(Selected passage Opens)

New City School students plant, harvest crops to benefit area church food ministries

Originally published in the West End Word, April 25, 2012

Art Culbert tends to crops at the community garden. (Photo by Diana Linsley)

The mention of “food pantry” calls to mind boxes and bags of packaged foods and canned goods. But the shelves of two Central West End food pantries also include fresh produce, grown locally at a volunteer-powered community garden.

Earth Day marked the first anniversary of a community garden tucked away at the back of an open lot in the 5000 block of Waterman Avenue. In its first year, the garden has yielded more than 1,000 pounds of all manner of vegetables and fruits to benefit the community.

The garden, the mastermind of retired professor Arthur Culbert, supplies food for the Trinity Episcopal Church Food Ministry as well as an educational experience for children at the nearby New City School. Students help plant and harvest the crops as a yearlong school project. This year, the Second Presbyterian Church Good Ground Pantry will become the second beneficiary of the garden.

Early in April, students already were harvesting lettuce to be delivered to the food pantry. One Friday afternoon, three classes of fourth graders rotated shifts tending the garden. One class planted celery seedlings they had nurtured in the classroom since March 4.

(Selected passage Closes)

__Required action 1__:
Answer these questions about the community garden article, one answer per line:
(a) Where is the garden located?
(b) How much produce did the garden yield in its first year?
(c) What did one class of fourth graders plant on that Friday afternoon?

(Information supplied Opens)

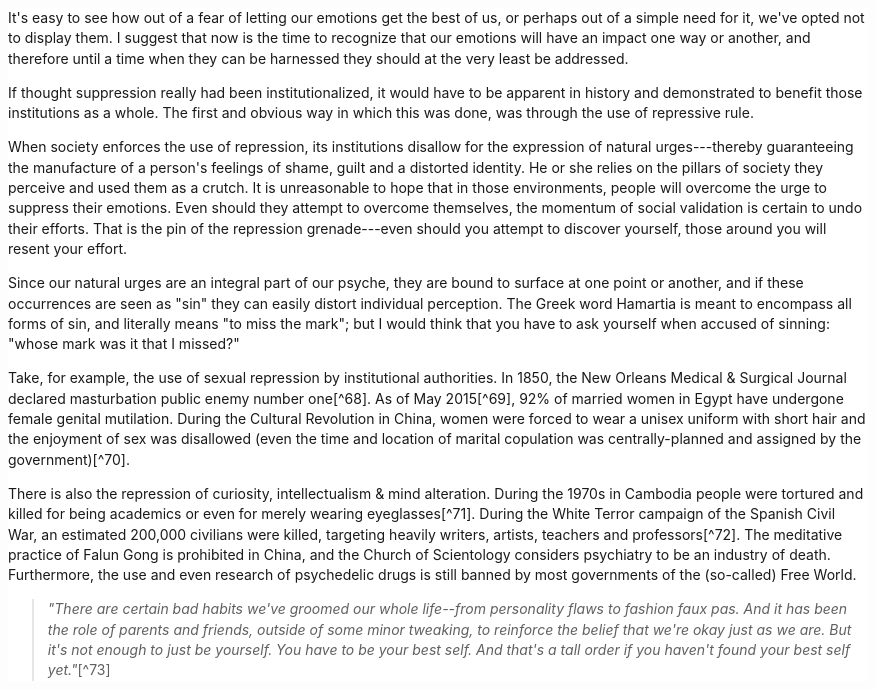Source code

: It's easy to see how out of a fear of letting our emotions get the best
of us, or perhaps out of a simple need for it, we've opted not to
display them. I suggest that now is the time to recognize that our
emotions will have an impact one way or another, and therefore until a
time when they can be harnessed they should at the very least be
addressed.

If thought suppression really had been institutionalized, it would have
to be apparent in history and demonstrated to benefit those institutions
as a whole. The first and obvious way in which this was done, was
through the use of repressive rule.

When society enforces the use of repression, its institutions disallow
for the expression of natural urges---thereby guaranteeing the
manufacture of a person's feelings of shame, guilt and a distorted
identity. He or she relies on the pillars of society they perceive and
used them as a crutch. It is unreasonable to hope that in those
environments, people will overcome the urge to suppress their emotions.
Even should they attempt to overcome themselves, the momentum of social
validation is certain to undo their efforts. That is the pin of the
repression grenade---even should you attempt to discover yourself, those
around you will resent your effort.

Since our natural urges are an integral part of our psyche, they are
bound to surface at one point or another, and if these occurrences are
seen as "sin" they can easily distort individual perception. The Greek
word Hamartia is meant to encompass all forms of sin, and literally
means "to miss the mark"; but I would think that you have to ask
yourself when accused of sinning: "whose mark was it that I missed?"

Take, for example, the use of sexual repression by institutional
authorities. In 1850, the New Orleans Medical & Surgical Journal
declared masturbation public enemy number one[^68]. As of May 2015[^69],
92% of married women in Egypt have undergone female genital mutilation.
During the Cultural Revolution in China, women were forced to wear a
unisex uniform with short hair and the enjoyment of sex was disallowed
(even the time and location of marital copulation was centrally-planned
and assigned by the government)[^70].

There is also the repression of curiosity, intellectualism & mind
alteration. During the 1970s in Cambodia people were tortured and killed
for being academics or even for merely wearing eyeglasses[^71]. During
the White Terror campaign of the Spanish Civil War, an estimated 200,000
civilians were killed, targeting heavily writers, artists, teachers and
professors[^72]. The meditative practice of Falun Gong is prohibited in
China, and the Church of Scientology considers psychiatry to be an
industry of death. Furthermore, the use and even research of psychedelic
drugs is still banned by most governments of the (so-called) Free World.

> *"There are certain bad habits we\'ve groomed our whole life--from
> personality flaws to fashion faux pas. And it has been the role of
> parents and friends, outside of some minor tweaking, to reinforce the
> belief that we\'re okay just as we are. But it\'s not enough to just
> be yourself. You have to be your best self. And that\'s a tall order
> if you haven\'t found your best self yet."*[^73]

(Information supplied Closes)

__Required action 2__: Return the rows starting at the line that contains "There is also" and ending at the final line of the rows, both included. Copy each line with no changes.

__Expected output 1__:
(a) At the back of an open lot in the 5000 block of Waterman Avenue.
(b) More than 1,000 pounds of vegetables and fruits.
(c) Celery seedlings they had nurtured in the classroom since March 4.

__Expected output 2__:
There is also the repression of curiosity, intellectualism & mind
alteration. During the 1970s in Cambodia people were tortured and killed
for being academics or even for merely wearing eyeglasses[^71]. During
the White Terror campaign of the Spanish Civil War, an estimated 200,000
civilians were killed, targeting heavily writers, artists, teachers and
professors[^72]. The meditative practice of Falun Gong is prohibited in
China, and the Church of Scientology considers psychiatry to be an
industry of death. Furthermore, the use and even research of psychedelic
drugs is still banned by most governments of the (so-called) Free World.

> *"There are certain bad habits we\'ve groomed our whole life--from
> personality flaws to fashion faux pas. And it has been the role of
> parents and friends, outside of some minor tweaking, to reinforce the
> belief that we\'re okay just as we are. But it\'s not enough to just
> be yourself. You have to be your best self. And that\'s a tall order
> if you haven\'t found your best self yet."*[^73]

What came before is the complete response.